Jobs in Professional and Business Services grew by 177,000 in the month. Low-wage sector employment also rose with Accommodation and Food Services jobs up by 74,000. All figures come from Bureau of Labor Statistics data. The JQI includes only production and nonsupervisory workers, excluding management and the self-employed.

The Bureau of Labor Statistics reported today that the U.S. added 428,000 workers to payrolls in April, with the unemployment rate remaining at 3.6%. The manufacturing sector added a healthy 55,000 jobs in the month.

The JQI report shows that in March, the mean weekly income of all U.S. private sector production and nonsupervisory workers fell slightly, to $918.00. That is down 0.11% from the previous month but up 5.8% on the year-earlier March level. This annual increase is below the rate of inflation, which was 8.5% in the March report on the Consumer Price Index (CPI). This illustrates that the typical production/nonsupervisory worker is losing out in real (inflation-adjusted) terms from current inflation. However, specific categories of low-wage workers are still seeing weekly income increases that exceed inflation. Both full-service restaurant workers and limited-service restaurants (i.e. fast food) workers saw annual weekly income increases of 15% in the March JQI data. Traveler Accommodation workers saw an annual increase of 25.66% as hotels and other accommodation services attempt to hire hard-to-find staff.

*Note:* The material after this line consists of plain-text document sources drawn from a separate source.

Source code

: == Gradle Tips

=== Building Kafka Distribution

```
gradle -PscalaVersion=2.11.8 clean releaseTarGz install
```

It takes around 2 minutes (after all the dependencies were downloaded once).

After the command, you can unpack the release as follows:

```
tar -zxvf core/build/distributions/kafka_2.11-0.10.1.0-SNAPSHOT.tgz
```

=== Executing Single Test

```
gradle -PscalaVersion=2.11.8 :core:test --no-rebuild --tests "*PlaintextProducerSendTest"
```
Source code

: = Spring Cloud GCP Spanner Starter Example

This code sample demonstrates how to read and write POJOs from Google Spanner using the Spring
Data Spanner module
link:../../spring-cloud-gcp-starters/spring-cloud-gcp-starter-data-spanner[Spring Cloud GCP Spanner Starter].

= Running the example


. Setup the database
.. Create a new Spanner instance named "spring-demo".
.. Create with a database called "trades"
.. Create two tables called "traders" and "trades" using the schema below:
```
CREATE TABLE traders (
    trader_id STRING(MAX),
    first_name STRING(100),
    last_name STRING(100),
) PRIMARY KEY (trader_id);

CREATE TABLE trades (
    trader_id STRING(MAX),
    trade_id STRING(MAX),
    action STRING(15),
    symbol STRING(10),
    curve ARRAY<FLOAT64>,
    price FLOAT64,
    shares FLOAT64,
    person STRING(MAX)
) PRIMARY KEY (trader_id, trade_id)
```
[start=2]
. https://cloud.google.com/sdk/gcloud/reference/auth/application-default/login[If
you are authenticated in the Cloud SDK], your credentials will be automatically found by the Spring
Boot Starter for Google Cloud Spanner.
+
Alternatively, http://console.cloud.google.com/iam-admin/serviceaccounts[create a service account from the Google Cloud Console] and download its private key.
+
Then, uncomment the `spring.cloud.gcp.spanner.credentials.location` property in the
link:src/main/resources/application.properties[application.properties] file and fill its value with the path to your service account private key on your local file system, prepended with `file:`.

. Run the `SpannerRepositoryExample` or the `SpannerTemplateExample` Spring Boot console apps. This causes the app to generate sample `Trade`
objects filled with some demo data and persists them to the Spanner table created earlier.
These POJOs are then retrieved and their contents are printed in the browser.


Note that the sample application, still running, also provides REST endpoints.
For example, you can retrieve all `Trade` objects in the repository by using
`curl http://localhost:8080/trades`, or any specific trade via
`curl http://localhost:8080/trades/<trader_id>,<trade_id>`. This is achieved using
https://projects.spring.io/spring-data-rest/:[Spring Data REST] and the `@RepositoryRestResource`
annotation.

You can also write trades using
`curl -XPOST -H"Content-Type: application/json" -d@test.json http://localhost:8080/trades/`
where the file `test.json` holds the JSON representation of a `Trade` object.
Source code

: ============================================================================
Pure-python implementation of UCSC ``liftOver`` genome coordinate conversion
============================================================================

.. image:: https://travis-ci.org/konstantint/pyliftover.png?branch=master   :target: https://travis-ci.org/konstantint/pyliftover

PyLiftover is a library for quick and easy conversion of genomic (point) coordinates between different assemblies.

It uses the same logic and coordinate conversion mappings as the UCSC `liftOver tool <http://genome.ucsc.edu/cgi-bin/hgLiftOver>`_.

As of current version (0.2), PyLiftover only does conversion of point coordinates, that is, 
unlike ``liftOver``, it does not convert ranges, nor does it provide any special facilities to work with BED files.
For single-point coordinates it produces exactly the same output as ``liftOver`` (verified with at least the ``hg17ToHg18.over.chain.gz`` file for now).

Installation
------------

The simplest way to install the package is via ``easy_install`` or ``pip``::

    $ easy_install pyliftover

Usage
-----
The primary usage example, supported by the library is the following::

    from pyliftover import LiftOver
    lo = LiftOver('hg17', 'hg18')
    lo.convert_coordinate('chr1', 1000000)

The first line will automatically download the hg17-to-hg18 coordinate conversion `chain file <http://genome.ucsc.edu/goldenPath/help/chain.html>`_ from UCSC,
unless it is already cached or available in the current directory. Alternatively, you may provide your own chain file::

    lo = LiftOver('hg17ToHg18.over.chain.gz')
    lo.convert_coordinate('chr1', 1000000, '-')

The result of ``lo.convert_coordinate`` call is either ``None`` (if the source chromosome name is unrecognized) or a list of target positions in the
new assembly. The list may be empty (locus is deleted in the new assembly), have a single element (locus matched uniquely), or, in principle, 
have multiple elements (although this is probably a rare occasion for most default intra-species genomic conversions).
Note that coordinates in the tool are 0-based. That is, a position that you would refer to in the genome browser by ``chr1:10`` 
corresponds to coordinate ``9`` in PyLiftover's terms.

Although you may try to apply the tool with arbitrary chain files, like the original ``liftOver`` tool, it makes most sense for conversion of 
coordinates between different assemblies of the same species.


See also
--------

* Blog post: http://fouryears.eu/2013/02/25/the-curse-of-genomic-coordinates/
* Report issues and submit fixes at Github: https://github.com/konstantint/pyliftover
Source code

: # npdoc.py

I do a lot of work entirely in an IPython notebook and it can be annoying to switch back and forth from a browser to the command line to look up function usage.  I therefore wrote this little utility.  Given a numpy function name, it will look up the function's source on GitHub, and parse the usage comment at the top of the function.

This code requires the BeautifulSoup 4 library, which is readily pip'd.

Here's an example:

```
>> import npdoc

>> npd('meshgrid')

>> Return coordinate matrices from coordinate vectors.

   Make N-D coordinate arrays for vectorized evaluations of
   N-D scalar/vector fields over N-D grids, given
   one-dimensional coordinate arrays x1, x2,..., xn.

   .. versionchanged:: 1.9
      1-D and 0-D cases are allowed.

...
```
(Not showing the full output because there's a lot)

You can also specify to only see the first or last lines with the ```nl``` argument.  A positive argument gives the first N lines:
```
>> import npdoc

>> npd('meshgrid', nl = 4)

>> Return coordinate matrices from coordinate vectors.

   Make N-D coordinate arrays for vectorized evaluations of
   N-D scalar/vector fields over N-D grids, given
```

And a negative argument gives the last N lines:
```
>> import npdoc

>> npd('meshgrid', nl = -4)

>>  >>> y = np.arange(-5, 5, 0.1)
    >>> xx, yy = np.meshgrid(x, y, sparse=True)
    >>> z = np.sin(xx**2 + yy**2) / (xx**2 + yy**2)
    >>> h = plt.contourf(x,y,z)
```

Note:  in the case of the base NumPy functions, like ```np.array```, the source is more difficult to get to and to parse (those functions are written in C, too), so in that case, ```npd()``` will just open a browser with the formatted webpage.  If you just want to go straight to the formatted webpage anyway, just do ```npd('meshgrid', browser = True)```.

“Low-quality, i.e. low weekly income jobs, dominate the U.S. landscape for nonsupervisory workers,” said CPA chief economist Jeff Ferry. “As interest rate increases bite over the rest of this year, I expect unemployment rates to begin to rise, hitting low-quality jobs harder than high-quality.”

The Job Quality Index measures job quality for U.S. production and non-supervisory workers by comparing workers’ weekly wages to the mean weekly wage for all non-supervisory workers. Those jobs above the mean are classified as high-quality and those below the mean are low-quality.